Convert the listing below, from its first line up to and including the line containing "dist [0.053386, -0.003628]", into a JSON list of strings with one string per line and no blank lines. Leave the pictures out of the answer.

▸ Dataset section
========================
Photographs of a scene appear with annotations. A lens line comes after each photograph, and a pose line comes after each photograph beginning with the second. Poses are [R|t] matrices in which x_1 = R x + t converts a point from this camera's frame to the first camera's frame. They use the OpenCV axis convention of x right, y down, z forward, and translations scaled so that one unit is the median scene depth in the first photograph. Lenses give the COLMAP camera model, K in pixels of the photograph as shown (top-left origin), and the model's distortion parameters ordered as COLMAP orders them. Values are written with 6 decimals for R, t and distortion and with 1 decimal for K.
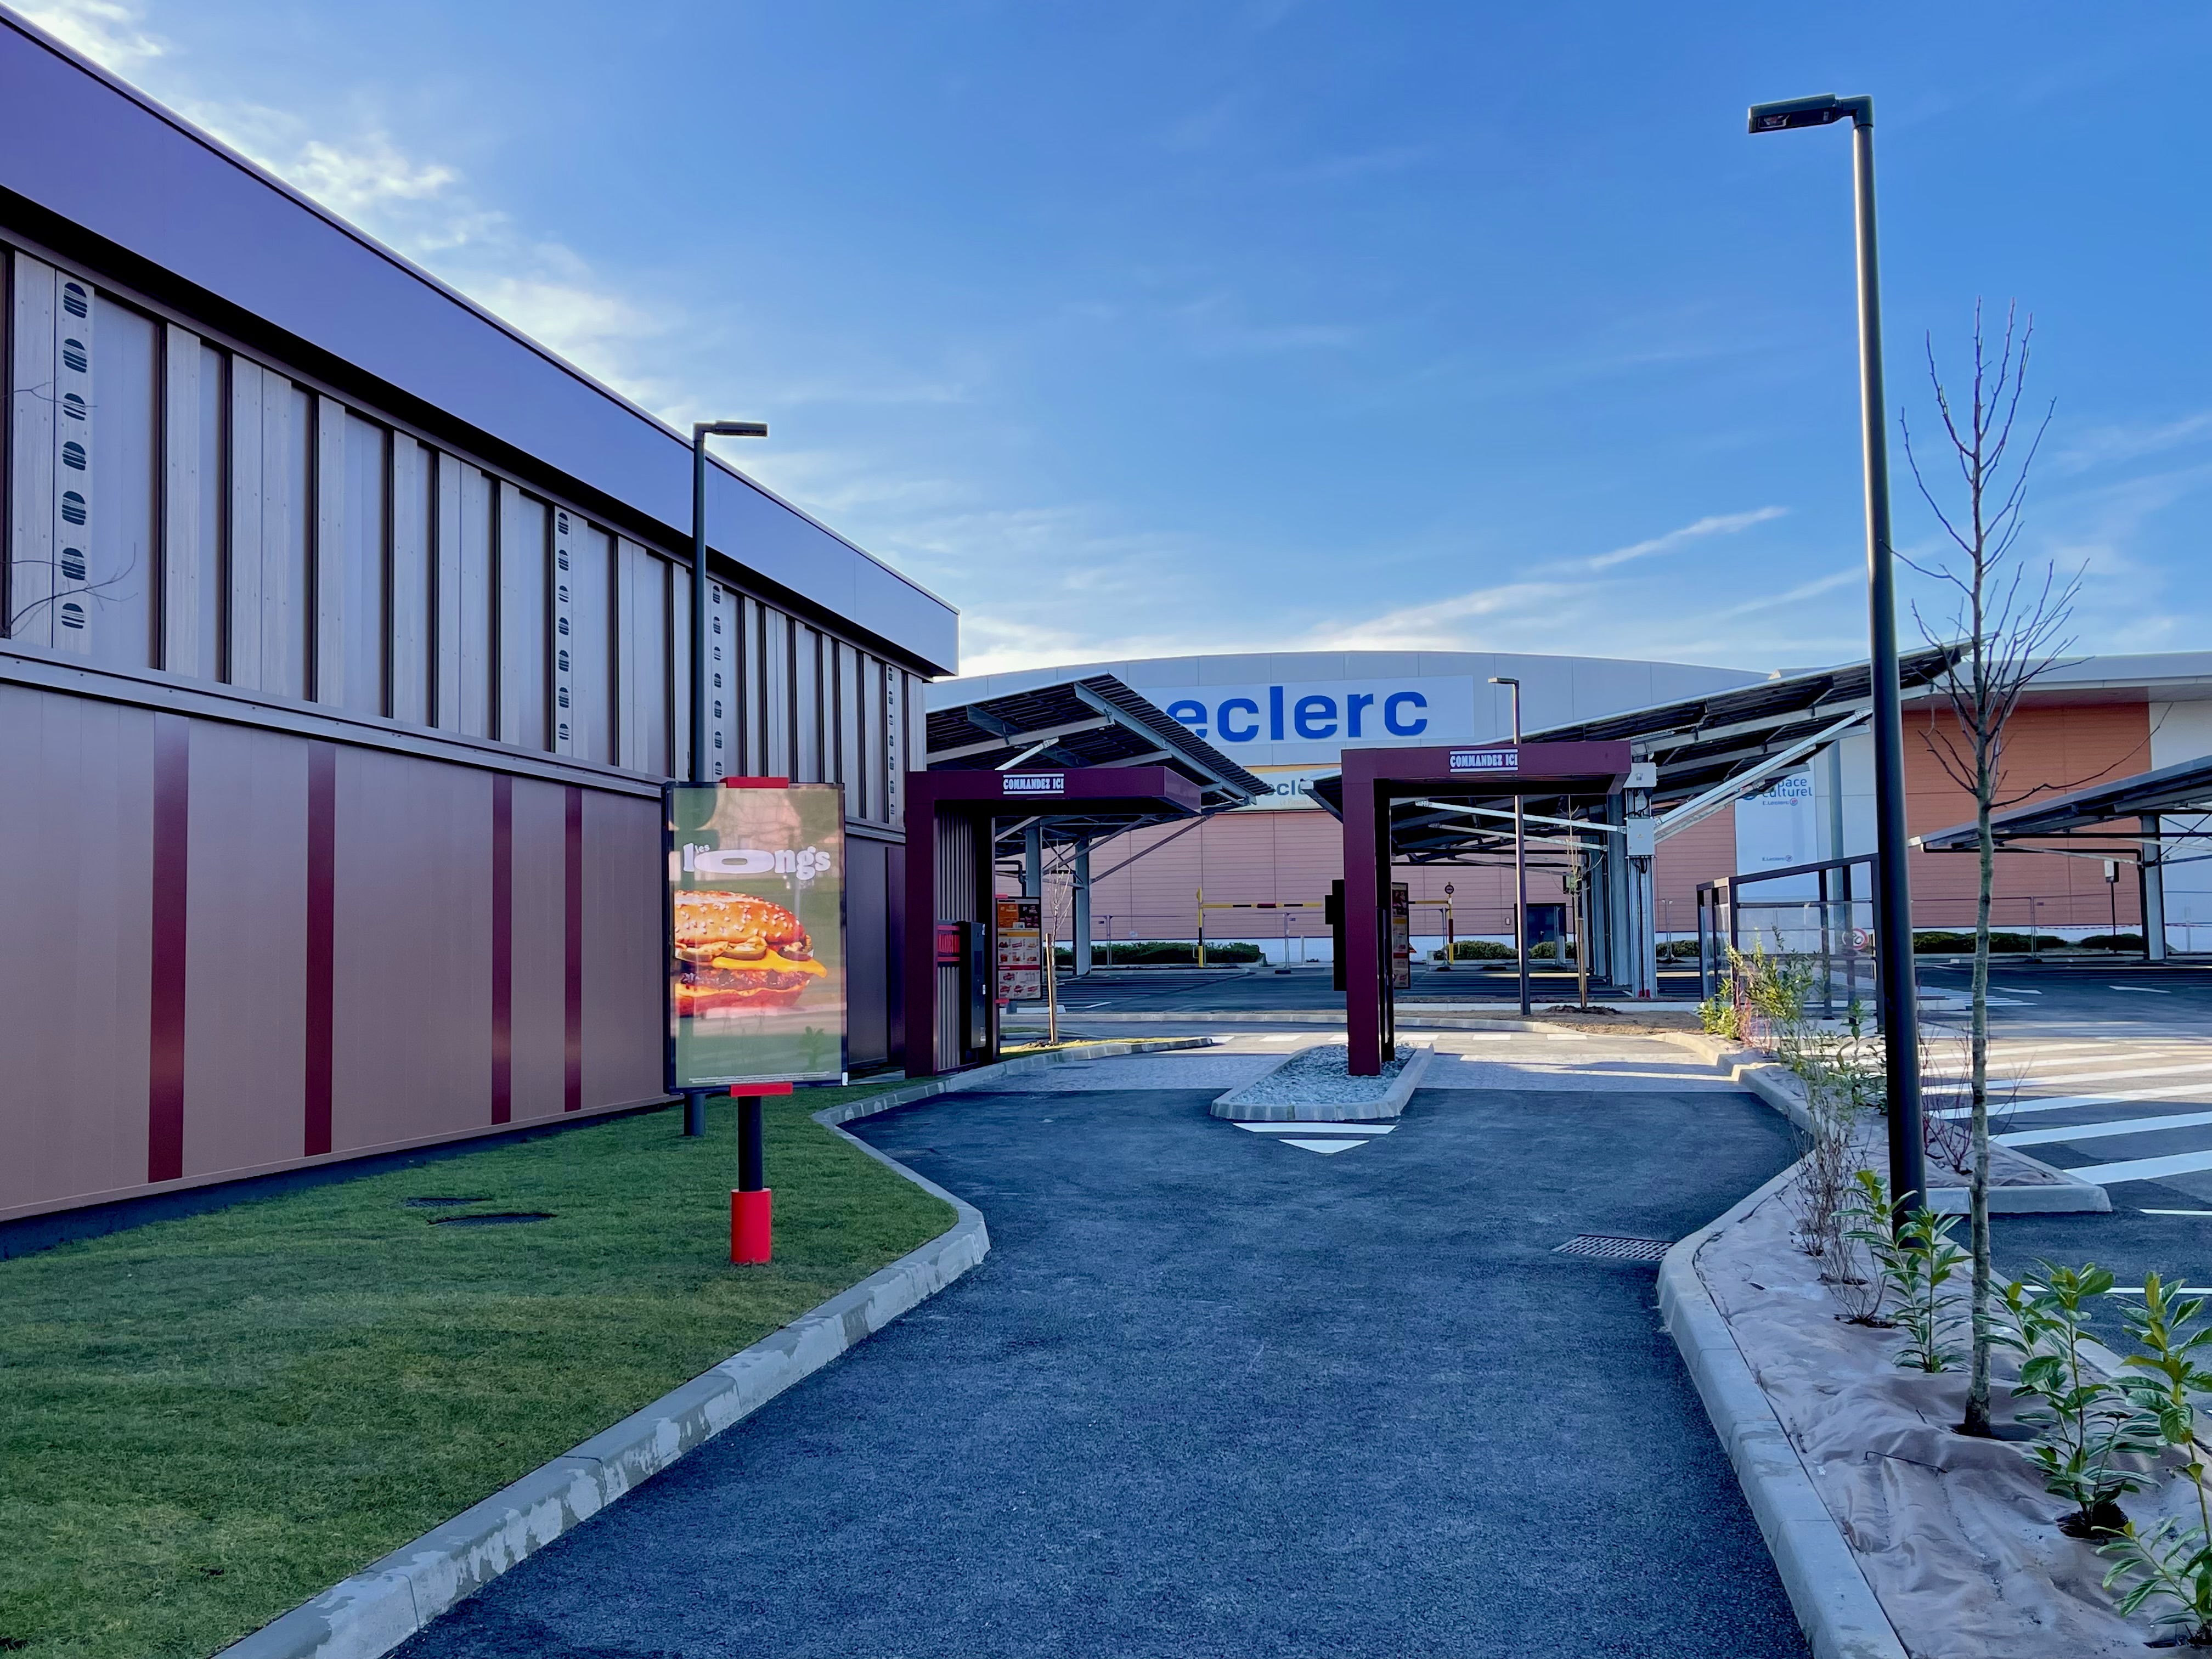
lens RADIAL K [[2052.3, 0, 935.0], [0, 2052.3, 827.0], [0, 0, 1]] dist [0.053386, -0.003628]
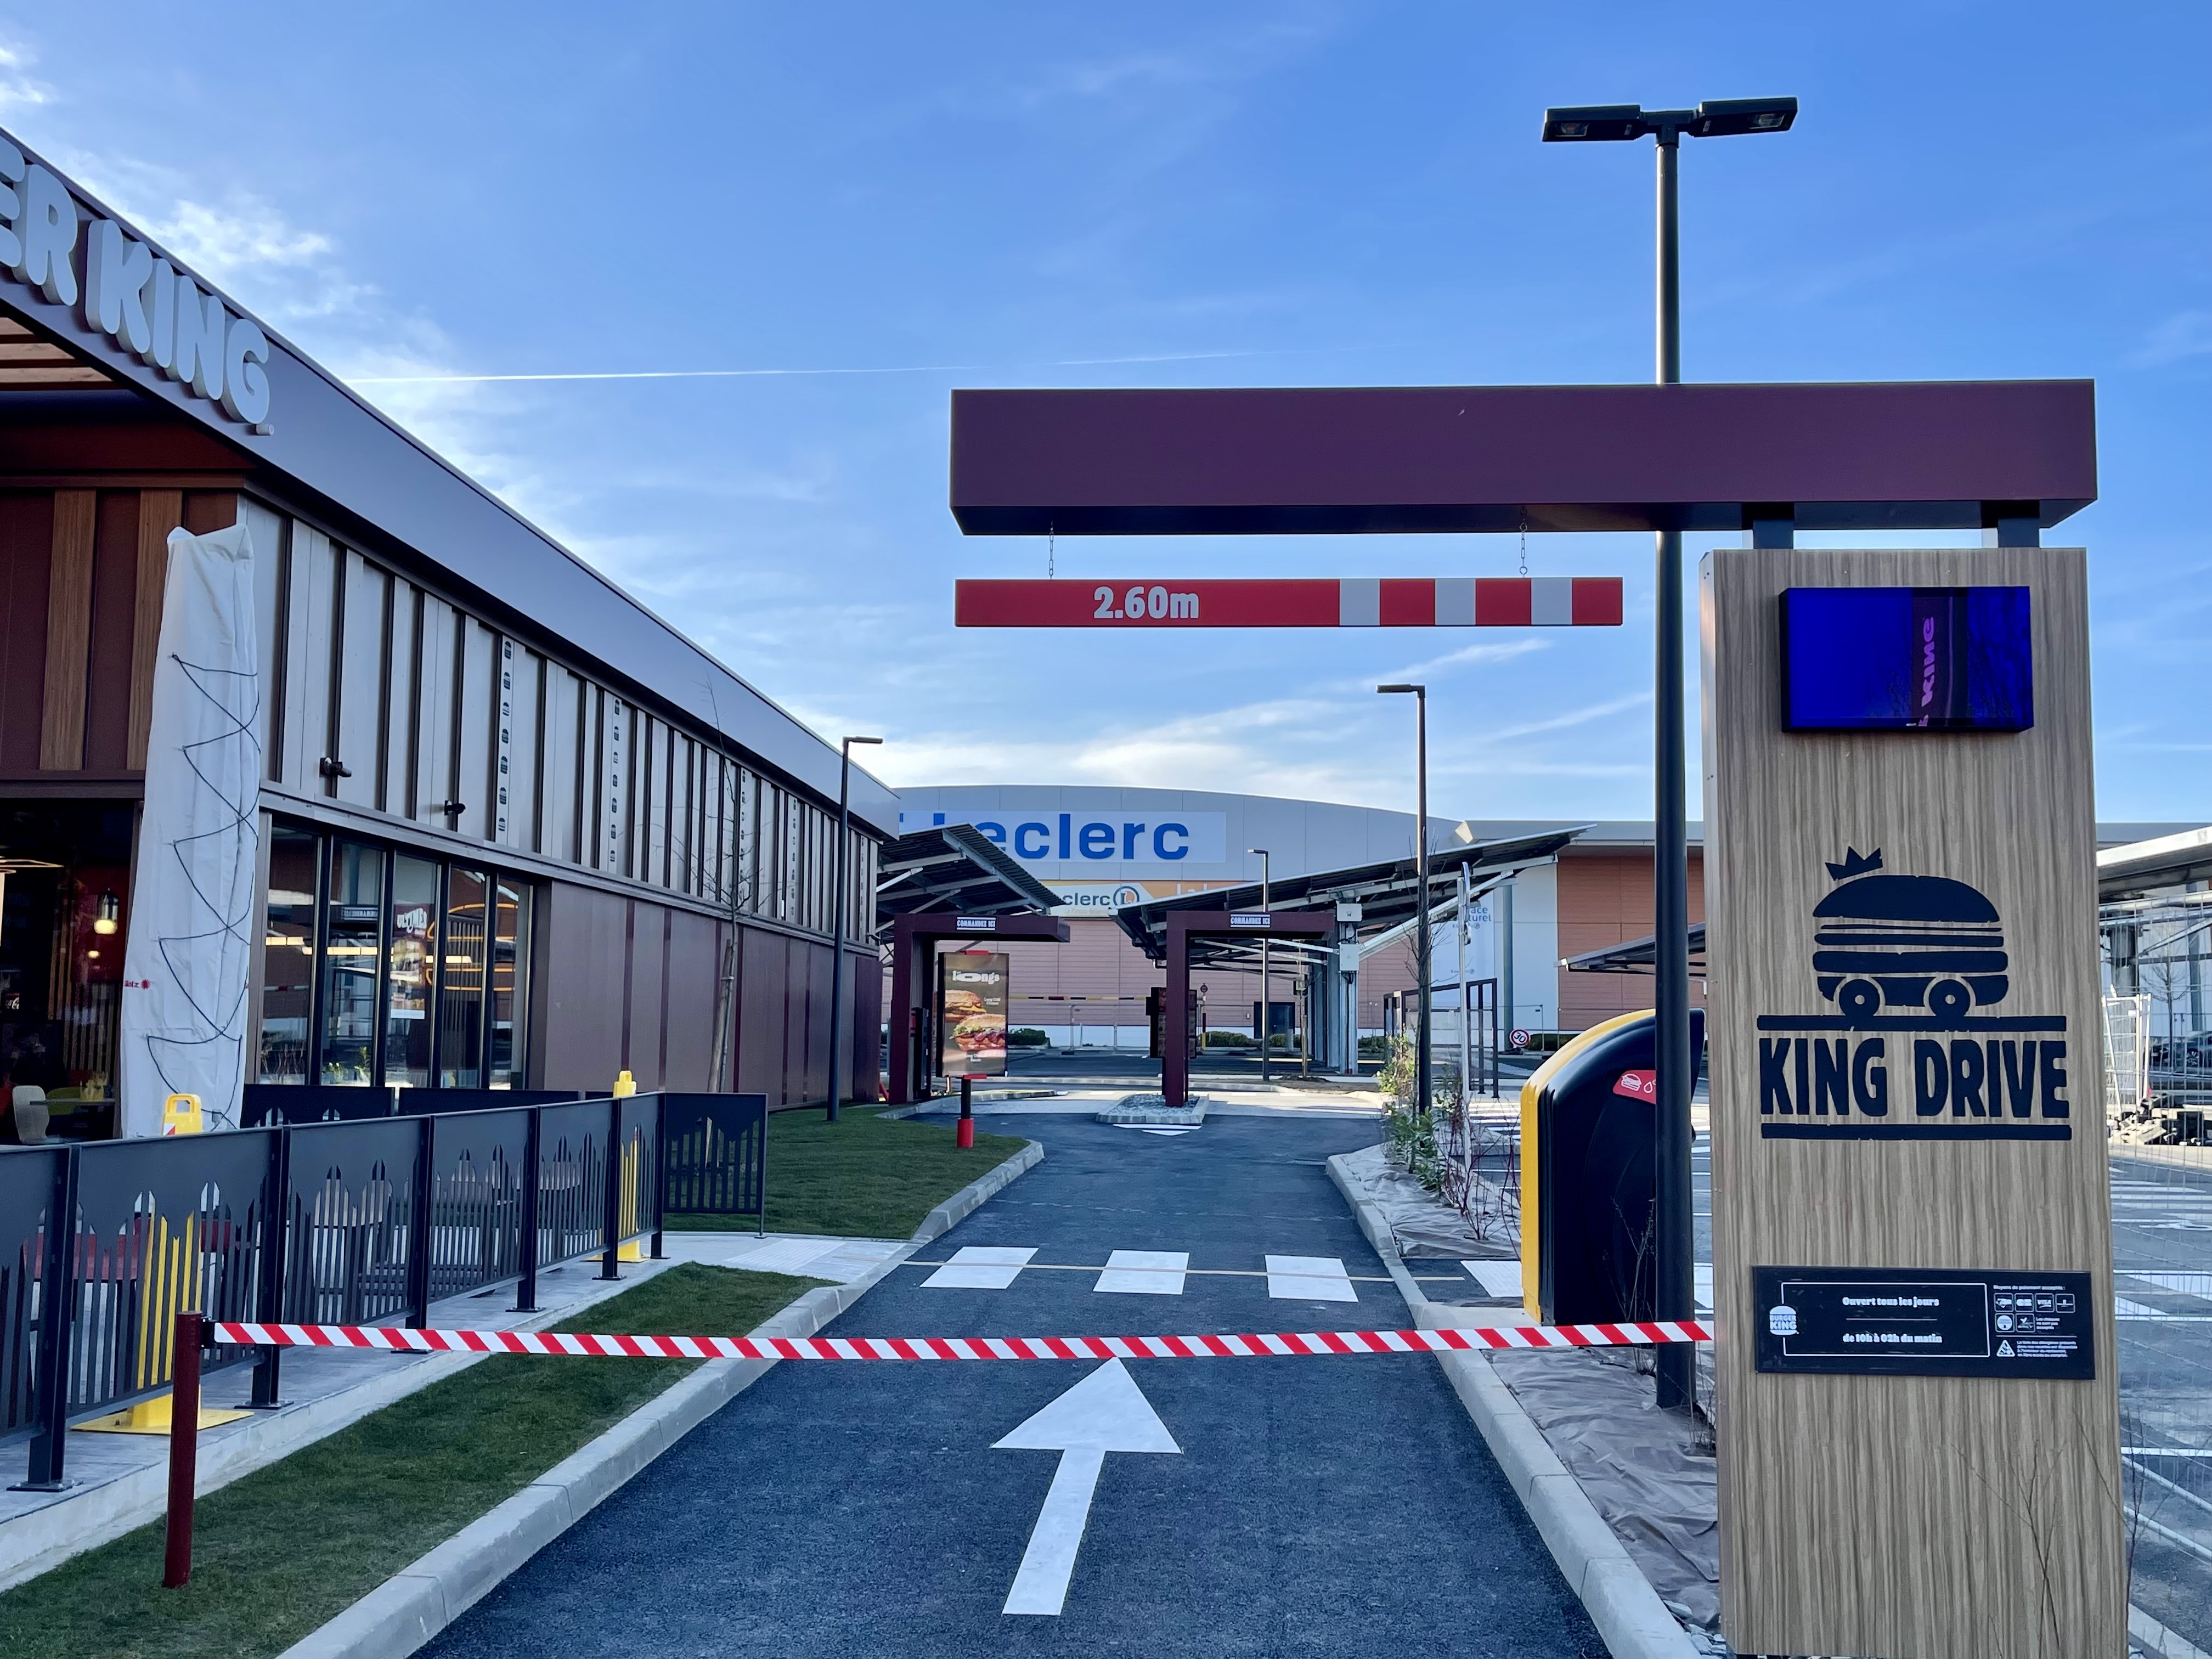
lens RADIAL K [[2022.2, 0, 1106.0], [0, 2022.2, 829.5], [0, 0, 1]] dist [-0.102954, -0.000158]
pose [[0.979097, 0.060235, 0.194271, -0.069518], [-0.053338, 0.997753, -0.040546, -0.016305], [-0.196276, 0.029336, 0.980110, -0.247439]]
========================
▸ Response below
[
  "Photographs of a scene appear with annotations. A lens line comes after each photograph, and a pose line comes after each photograph beginning with the second. Poses are [R|t] matrices in which x_1 = R x + t converts a point from this camera's frame to the first camera's frame. They use the OpenCV axis convention of x right, y down, z forward, and translations scaled so that one unit is the median scene depth in the first photograph. Lenses give the COLMAP camera model, K in pixels of the photograph as shown (top-left origin), and the model's distortion parameters ordered as COLMAP orders them. Values are written with 6 decimals for R, t and distortion and with 1 decimal for K.",
  "lens RADIAL K [[2052.3, 0, 935.0], [0, 2052.3, 827.0], [0, 0, 1]] dist [0.053386, -0.003628]"
]